Page 89 of Tag (The Golden Team #9)
Aponi
T he rotors whipped the air into a frenzy as the blacked-out helicopter touched down two miles outside the perimeter.
We moved fast—no lights, no communication chatter, just hand signals and the pounding thrum of adrenaline in my veins. Every step I took down that rocky slope was familiar and foreign all at once. Like muscle memory wrapped in ghosts.
Tag flanked me, his rifle cradled to his chest, eyes scanning the ridge. His presence grounded me. We weren’t walking into the dark alone.
Faron, Raven, and Gideon fanned out behind us, eyes alert. Gage and Cyclone guarded the helicopter, ready for extraction. Kaylie stayed back at the ops site, feeding satellite sweeps and watching every pulse of data like her life depended on it.
Because it did.
Because all of ours did.
We reached the switchback. Just like I remembered—crumbling asphalt, green sign dangling on one bent screw. The bullet holes were still there, rusted over like scars.
I crouched beside the edge of the road, traced my gloved fingers across the dirt. “This is it. Compound’s half a mile down. Keep low. They won’t see us until we’re past the tree line.”
Tag knelt beside me, eyes locked on mine. “You sure?”

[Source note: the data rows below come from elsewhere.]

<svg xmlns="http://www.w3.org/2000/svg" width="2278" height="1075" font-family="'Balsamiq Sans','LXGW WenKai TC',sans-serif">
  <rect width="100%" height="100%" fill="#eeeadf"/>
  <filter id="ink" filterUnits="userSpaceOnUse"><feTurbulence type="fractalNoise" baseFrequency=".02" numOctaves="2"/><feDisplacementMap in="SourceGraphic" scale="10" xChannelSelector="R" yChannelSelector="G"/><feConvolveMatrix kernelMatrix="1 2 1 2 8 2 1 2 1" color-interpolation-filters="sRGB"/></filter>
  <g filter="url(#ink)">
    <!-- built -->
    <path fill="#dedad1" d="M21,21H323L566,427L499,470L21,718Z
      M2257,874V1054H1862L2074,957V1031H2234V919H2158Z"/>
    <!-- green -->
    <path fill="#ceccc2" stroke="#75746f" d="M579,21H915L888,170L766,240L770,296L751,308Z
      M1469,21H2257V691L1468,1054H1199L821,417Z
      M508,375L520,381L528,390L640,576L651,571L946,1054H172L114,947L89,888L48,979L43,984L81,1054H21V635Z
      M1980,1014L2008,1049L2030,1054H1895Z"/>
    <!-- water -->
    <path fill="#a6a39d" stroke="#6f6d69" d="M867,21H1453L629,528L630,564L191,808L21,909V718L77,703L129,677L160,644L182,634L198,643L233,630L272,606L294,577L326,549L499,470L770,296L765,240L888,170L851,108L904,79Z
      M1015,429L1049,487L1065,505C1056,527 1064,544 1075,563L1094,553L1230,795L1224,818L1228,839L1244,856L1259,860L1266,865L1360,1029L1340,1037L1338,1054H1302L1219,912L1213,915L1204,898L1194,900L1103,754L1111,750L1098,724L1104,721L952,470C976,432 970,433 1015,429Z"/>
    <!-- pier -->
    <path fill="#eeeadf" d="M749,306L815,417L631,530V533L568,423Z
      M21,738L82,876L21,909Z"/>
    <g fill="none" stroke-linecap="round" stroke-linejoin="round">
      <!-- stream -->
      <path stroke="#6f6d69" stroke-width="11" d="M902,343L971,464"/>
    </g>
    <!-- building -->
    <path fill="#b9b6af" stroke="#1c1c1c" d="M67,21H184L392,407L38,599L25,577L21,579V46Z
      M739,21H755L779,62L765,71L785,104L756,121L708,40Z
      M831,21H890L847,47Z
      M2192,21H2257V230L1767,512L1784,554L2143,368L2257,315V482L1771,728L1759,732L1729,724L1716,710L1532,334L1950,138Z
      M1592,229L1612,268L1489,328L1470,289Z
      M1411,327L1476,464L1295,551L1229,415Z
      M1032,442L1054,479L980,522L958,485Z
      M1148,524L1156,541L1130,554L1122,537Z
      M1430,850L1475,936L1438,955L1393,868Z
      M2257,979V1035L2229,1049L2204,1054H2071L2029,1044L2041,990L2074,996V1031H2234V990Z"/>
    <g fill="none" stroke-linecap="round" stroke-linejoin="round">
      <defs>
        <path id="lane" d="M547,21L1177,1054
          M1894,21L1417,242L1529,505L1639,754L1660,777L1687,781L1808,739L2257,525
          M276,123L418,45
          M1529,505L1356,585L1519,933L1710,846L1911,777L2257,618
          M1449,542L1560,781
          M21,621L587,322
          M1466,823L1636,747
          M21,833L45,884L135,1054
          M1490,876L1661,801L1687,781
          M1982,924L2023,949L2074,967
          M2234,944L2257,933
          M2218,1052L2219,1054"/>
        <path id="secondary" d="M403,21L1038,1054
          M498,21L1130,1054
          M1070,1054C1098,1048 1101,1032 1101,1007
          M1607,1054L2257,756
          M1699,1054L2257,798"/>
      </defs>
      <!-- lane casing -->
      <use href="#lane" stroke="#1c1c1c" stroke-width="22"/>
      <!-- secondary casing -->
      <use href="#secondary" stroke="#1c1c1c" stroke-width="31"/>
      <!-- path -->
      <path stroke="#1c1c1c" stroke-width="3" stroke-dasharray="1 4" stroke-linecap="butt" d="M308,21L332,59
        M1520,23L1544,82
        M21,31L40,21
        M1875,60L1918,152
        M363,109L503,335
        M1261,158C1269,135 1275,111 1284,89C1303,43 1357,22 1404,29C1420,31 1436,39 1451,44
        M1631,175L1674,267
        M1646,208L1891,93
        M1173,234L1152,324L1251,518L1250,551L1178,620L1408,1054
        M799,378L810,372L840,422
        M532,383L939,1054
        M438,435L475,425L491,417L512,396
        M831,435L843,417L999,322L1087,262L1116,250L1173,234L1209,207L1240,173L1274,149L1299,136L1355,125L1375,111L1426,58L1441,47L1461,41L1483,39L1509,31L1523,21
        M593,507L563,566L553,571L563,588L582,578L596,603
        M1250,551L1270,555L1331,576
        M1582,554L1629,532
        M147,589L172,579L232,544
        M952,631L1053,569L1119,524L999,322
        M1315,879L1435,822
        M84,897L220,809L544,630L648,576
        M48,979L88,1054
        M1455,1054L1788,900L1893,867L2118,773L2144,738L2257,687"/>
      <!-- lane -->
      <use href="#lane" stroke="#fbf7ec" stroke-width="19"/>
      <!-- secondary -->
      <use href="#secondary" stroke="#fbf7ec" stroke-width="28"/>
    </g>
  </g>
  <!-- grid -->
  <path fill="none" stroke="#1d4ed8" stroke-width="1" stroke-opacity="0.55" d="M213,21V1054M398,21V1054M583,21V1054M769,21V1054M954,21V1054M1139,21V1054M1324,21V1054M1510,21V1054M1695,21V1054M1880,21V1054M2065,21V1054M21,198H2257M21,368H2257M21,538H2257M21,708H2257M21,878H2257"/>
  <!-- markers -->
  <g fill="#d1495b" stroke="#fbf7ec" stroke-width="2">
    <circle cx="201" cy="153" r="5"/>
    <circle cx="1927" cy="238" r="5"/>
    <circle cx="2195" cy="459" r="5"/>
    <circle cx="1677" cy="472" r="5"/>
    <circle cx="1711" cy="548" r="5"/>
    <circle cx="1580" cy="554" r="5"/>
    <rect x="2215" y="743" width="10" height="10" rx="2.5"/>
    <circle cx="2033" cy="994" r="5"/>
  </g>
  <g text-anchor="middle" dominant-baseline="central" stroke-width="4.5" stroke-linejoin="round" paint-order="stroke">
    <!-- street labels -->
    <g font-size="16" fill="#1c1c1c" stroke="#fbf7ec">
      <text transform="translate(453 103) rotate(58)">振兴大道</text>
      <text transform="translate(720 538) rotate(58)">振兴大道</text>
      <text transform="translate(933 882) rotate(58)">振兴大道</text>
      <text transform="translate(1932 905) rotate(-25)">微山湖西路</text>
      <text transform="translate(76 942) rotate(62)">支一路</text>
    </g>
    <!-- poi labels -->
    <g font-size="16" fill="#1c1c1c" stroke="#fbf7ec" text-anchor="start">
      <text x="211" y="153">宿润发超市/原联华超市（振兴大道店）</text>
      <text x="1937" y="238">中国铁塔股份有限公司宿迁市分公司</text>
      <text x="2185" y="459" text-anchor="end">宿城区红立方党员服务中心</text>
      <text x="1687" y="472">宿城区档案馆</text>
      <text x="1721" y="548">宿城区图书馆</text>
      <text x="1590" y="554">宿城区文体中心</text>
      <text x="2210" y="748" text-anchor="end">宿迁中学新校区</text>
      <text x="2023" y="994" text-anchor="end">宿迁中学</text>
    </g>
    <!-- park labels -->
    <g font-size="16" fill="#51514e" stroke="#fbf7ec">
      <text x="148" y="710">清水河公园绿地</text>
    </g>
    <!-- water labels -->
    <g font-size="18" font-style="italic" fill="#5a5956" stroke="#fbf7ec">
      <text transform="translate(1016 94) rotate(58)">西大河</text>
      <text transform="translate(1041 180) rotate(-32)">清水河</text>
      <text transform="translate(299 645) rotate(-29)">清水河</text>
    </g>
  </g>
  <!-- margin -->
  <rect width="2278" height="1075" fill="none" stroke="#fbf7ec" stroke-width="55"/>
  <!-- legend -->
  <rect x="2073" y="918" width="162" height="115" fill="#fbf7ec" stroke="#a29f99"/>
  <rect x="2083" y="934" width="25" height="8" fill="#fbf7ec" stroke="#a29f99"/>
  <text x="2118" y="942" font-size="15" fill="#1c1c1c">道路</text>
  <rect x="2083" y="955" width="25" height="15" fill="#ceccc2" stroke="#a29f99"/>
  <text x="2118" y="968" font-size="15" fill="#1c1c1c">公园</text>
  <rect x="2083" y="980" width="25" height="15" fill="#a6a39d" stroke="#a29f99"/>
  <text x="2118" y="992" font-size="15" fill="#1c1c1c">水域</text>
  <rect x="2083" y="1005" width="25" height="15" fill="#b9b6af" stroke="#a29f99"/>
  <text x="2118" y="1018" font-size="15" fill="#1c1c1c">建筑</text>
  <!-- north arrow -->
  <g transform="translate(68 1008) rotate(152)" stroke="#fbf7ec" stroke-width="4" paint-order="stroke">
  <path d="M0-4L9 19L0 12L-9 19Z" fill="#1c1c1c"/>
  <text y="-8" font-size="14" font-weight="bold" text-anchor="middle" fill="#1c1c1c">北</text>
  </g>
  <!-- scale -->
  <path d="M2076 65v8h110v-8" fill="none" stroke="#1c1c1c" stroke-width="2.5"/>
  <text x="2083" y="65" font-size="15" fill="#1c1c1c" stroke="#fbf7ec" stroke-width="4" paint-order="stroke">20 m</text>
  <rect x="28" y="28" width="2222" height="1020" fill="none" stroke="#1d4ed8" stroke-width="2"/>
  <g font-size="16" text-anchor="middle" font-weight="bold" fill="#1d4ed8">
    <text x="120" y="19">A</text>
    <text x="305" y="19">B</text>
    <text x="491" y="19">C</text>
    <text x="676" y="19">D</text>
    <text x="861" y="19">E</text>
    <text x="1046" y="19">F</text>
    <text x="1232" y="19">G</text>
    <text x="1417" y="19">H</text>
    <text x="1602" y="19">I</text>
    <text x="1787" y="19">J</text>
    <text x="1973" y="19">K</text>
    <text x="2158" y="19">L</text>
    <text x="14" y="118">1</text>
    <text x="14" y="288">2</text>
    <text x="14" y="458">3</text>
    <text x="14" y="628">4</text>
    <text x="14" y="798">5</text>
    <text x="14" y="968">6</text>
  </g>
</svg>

“Yeah,” I said. “They trained me to come in this way.”
The irony wasn’t lost on me—using the path they taught me to destroy the home they built.
We moved through the brush like shadows, silent and precise. As we neared the clearing, I could see the faint outline of the tower—just like before. But something was different.
The camp had grown.
More buildings. More guards.
And in the center, floodlights pointed inward toward a small fenced enclosure.
Three girls.
Younger than I’d been. All barefoot. One was crying.
My stomach twisted.
Tag signaled stop. We ducked behind a rock outcrop, watching the pattern of the guards. Two by the tower. One pacing by the cage. Another on a roof with a rifle.
I pulled the rough sketch from my vest pocket—my original map from memory. There had been a hidden crawlspace under the mess hall. If they hadn’t sealed it up, it could get us into the core building undetected.
Faron nodded. “We split. Raven and I take the tower and watch from above. You, Tag, and Gideon go for the crawlspace.”
Tag looked at me. “You good?”
I nodded. “Let’s burn this place to the ground.”
We moved.
Tag and I crept along the side of the mess hall—Gideon providing cover with a silenced pistol, taking out a guard who never saw him coming.
I dropped to the ground and peeled back the old sheet of aluminum siding.
The crawlspace was still there. Smaller than I remembered. Dirt and spiders and old pipes.
“I’ll go first,” I whispered.
Tag shook his head. “No way.”
“I know the way. I’ll signal you when it’s clear.”
He looked like he wanted to argue—but he trusted me. So he nodded once.
I slid inside, heart pounding, crawling through the narrow space. It smelled like rust and old sweat, like the past trying to pull me under. But I didn’t stop.
At the end, I popped the hidden hatch. Peeked through.
Bingo.
Main hallway. Empty. Surveillance room ten feet to the left.
I tapped twice on the pipe.
Tag followed, then Gideon. The three of us slipped out and breached the hallway.
I hit the door to the surveillance room and moved in fast, gun drawn. The guard turned—too slow.
I dropped him with one shot.
Gideon moved to the control board. “Looping the feeds. We’ve got fifteen minutes before the next security sweep notices.”
I nodded and turned to Tag. “Let’s get those girls.”